Saturday, July 15, 2023

Beyond mission creep: law schools and mission explosion (or the big bang of nonsense)

Mission creep is when original objectives gradually expand into other areas until, before you know it, those original objectives are a distant memory.  If you’re not alert, mission creep can go unnoticed until it’s too late.  It’s sort of like the metaphorical frog sitting in a pan of water on the stove.  If the temperature is raised gradually enough, the frog doesn’t even realize what’s happening.  Soon he’s a goner, and his cooked legs wind up on some Frenchman’s plate.

But what law schools are doing seems to go beyond a gradual creep.  It’s more like a mission explosion, or a big bang of nonsense, that instantly obliterates the original mission parameters.  More specifically, rather than sticking to their original mission of trying to educate and train future lawyers, law schools have become obsessed with a sudden explosion of goofy objectives.

I’ll use the University of Colorado (UC) as an example.  I truly don’t wish to single out that school, as the big bang of nonsense is, I think, happening at most law schools, not just UC.  (Or, rather, CU, as they call themselves—why do they reverse the letters like that?)  It’s just that, thanks to Paul Campos’ lawsuit against UC, the school has caught my eye recently, so using it as my example will spare me some web searching.

Law schools, presumably including UC Law, started out being professional schools, i.e., a training ground for future defense lawyers, prosecutors, trust and estate lawyers, family-law lawyers, personal injury lawyers, business lawyers, etc.  But today’s UC Law website sings a different tune.  It touts its “global outlook,” its “diverse community,” its inspiration of “civic engagement,” and its alliance with “BIPOC communities.”  It also includes an acknowledgement about how several American Indian tribes were ripped off, as they used to occupy the land on which you will be studying, should you decide to take on the $232,353 in projected debt for non-Colorado residents to attend UC Law.  But the thing that really caught my eye is the school’s recent promotion of a professor to “Dean for Community and Culture.”  This new Dean will be doing lots of action words, like “strategizing,” “leading,” and “coordinating” a variety of efforts to make UC Law even more inclusive, welcoming, and inoffensive for the students.

Nowhere on its homepage, however, is there any mention of training students to be practicing lawyers.  You’d think the professional training that students receive at a professional school would be front and center on the website’s homepage.  But it is not to be.  Instead, the original mission of training future lawyers has been obliterated by an explosion of goofy nonsense.  At best, such things are irrelevant to a professional school.  To make the point with an example, do you think a criminal defendant sitting in jail cares whether his defense lawyer went to a globally-oriented, diverse, BIPOC-compliant law school?  Or would he instead want his lawyer to be trained to draft and argue a motion to dismiss, negotiate a favorable plea deal, and win an acquittal at trial?  My money is on the professional skill set.  However, many modern law schools aren’t effectively teaching their students how to do those things.

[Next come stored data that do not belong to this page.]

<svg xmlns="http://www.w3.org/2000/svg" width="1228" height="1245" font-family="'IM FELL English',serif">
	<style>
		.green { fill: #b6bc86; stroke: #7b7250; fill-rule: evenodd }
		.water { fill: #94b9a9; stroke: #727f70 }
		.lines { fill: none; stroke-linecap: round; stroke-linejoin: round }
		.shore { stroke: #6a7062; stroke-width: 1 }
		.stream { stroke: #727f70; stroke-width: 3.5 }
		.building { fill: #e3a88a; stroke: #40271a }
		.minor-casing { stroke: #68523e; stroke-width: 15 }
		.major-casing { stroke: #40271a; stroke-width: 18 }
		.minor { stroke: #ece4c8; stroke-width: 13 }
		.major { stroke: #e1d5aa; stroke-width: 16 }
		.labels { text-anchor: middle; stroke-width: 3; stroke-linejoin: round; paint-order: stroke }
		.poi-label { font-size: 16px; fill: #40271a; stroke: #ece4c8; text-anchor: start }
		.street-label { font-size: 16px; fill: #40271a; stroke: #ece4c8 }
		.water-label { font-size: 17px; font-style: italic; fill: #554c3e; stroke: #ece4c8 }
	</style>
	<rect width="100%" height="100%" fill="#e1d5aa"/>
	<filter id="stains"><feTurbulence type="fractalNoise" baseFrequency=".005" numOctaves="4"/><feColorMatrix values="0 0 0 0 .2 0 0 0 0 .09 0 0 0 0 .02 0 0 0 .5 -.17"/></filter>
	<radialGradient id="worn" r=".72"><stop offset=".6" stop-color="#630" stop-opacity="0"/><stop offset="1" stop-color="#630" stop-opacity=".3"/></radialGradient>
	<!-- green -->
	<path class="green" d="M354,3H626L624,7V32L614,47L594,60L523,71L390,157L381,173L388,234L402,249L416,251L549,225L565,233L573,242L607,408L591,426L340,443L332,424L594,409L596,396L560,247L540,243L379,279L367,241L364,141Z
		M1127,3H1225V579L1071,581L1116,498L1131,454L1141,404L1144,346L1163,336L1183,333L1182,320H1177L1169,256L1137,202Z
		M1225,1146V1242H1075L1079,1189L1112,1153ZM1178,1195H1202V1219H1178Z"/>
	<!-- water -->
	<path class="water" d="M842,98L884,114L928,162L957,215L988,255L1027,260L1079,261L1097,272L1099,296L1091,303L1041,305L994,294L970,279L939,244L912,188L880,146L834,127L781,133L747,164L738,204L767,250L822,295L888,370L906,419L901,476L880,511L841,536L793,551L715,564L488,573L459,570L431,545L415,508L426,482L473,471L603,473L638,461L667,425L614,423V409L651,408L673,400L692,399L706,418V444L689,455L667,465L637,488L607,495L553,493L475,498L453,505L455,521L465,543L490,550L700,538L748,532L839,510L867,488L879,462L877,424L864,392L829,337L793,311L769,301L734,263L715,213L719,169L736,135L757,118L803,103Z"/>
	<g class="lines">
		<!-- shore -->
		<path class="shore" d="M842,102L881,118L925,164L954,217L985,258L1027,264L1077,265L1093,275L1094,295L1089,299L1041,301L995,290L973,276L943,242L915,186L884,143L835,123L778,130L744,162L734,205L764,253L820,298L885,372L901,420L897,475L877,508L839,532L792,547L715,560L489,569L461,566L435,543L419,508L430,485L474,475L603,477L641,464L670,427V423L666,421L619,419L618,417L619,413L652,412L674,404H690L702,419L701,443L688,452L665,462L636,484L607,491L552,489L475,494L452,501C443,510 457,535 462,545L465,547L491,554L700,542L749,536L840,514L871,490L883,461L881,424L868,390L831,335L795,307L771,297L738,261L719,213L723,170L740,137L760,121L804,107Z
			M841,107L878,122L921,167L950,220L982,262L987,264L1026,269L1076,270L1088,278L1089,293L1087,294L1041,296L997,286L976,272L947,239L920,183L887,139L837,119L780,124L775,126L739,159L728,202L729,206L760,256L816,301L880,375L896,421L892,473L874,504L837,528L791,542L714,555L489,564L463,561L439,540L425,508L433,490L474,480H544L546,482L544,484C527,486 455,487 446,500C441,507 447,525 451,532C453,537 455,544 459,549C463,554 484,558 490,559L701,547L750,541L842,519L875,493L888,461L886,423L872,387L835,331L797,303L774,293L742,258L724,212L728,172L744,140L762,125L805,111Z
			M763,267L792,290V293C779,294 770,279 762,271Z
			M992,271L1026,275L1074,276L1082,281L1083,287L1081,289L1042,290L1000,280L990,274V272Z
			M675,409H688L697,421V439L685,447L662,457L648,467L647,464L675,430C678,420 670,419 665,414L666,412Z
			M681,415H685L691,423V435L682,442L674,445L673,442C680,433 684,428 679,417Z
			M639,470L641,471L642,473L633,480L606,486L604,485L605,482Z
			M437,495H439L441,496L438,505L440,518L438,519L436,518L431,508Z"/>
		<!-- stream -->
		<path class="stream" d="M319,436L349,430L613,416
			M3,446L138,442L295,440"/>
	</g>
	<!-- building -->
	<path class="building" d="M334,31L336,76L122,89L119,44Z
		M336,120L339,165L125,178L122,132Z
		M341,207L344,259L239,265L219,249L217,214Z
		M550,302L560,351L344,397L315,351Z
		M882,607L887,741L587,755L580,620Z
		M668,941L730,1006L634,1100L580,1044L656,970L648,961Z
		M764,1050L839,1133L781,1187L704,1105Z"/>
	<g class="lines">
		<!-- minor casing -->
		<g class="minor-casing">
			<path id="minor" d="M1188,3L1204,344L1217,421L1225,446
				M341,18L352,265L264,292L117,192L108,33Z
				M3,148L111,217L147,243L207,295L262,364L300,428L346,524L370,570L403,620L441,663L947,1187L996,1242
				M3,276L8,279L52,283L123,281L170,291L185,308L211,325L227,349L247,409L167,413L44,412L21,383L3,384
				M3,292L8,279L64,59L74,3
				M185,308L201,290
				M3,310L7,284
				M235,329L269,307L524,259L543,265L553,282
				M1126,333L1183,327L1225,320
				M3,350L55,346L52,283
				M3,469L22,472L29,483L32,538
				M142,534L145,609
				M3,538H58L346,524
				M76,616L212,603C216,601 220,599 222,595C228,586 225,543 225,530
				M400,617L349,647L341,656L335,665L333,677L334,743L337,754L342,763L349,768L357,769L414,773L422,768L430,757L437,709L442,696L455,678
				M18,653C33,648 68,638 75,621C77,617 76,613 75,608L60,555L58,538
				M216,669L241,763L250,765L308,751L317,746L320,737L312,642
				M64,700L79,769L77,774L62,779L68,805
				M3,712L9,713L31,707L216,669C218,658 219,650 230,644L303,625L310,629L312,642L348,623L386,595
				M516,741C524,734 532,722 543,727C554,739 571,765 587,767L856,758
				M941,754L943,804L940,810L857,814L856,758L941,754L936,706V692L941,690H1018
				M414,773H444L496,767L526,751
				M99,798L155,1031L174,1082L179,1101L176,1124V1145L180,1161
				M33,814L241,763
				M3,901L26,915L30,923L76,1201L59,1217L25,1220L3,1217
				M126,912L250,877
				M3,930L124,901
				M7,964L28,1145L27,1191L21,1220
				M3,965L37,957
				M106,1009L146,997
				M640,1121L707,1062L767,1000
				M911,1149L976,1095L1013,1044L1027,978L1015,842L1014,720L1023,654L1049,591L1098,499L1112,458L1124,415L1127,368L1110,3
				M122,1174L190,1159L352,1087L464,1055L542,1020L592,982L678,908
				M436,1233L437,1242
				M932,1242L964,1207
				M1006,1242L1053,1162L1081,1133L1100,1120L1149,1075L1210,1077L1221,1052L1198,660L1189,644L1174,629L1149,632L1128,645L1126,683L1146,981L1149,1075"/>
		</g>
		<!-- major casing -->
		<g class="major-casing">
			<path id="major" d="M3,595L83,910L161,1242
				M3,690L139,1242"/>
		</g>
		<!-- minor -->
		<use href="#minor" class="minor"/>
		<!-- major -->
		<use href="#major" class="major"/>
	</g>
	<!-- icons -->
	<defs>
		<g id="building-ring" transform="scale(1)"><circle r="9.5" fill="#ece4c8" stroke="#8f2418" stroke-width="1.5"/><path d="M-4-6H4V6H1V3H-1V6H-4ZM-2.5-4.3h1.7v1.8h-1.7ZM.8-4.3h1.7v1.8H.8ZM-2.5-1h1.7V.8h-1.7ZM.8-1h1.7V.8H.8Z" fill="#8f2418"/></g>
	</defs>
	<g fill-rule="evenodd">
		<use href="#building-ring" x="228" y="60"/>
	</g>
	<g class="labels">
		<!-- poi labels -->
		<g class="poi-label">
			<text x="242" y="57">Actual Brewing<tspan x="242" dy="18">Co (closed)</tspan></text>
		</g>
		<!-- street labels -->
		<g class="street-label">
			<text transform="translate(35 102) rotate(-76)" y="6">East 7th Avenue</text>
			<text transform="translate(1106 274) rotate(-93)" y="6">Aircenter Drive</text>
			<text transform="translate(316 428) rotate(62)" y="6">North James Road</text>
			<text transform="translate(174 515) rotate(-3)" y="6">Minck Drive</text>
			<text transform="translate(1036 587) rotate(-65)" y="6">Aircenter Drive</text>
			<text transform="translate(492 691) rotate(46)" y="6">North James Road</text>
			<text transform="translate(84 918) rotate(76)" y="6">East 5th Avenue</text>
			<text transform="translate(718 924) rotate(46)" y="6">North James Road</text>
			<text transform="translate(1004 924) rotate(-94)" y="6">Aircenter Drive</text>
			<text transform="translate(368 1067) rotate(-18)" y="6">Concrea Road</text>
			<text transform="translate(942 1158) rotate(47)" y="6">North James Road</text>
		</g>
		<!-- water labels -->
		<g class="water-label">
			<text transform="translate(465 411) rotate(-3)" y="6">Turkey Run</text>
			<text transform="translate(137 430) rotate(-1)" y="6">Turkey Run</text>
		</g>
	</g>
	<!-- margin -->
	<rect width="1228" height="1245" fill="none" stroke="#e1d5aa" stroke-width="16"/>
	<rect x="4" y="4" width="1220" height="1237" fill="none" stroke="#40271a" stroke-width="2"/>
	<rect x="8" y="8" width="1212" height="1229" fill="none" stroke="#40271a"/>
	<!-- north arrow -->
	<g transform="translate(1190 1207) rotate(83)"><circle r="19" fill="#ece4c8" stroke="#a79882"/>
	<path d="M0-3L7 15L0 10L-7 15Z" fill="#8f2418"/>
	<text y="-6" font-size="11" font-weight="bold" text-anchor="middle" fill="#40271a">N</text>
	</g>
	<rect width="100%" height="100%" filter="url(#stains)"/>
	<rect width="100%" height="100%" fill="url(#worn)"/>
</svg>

Speaking of money, training future lawyers is, actually, very inexpensive.  Once again using criminal law as an example, creating an effective criminal defense lawyer would only take: (1) some free legal resources available online, such as cases, statutes, and jury instructions; (2) a notepad and pen; (3) a laptop and printer; and (4) a professor who has a lot of knowledge of, and experience in, criminal law.

On the other hand, the above-referenced big bang of nonsense doesn’t come cheap.  Being a globally-minded, diverse community of BIPOC supporters costs big money, requires a lot of bureaucrats, and requires a lot of professors with very light teaching loads so they can produce incredibly expensive “scholarship.”  As one author argued, UC is a massive, incredibly costly bureaucracy.  And as one UC Law insider argues, UC’s law school has “reckless financial practices” and an operating budget that is a “fiscal disaster.”  None of that would be necessary for a school that is faithful to its original, narrow mission of training lawyers.

The point: mission creep—or in this case mission explosion, i.e., the big bang of nonsense—not only costs a lot of money, but it does a lot of harm.  So instead of having a “Dean for Community and Culture”—where UC spends even more time, effort, and money on making everyone feel good—it is okay to make the students actually feel uncomfortable.  Get them ready for what awaits them.  Don’t hold them captive in a bubble for three years, only to send them into the real world with staggering debt and a hypersensitivity that makes it difficult even to function, let alone effectively practice law.

In other words, law schools should get back to the original mission: being a professional school that effectively trains future lawyers.  You can do it, UC.  To use your own catchy tagline on your website, “Be Boulder.”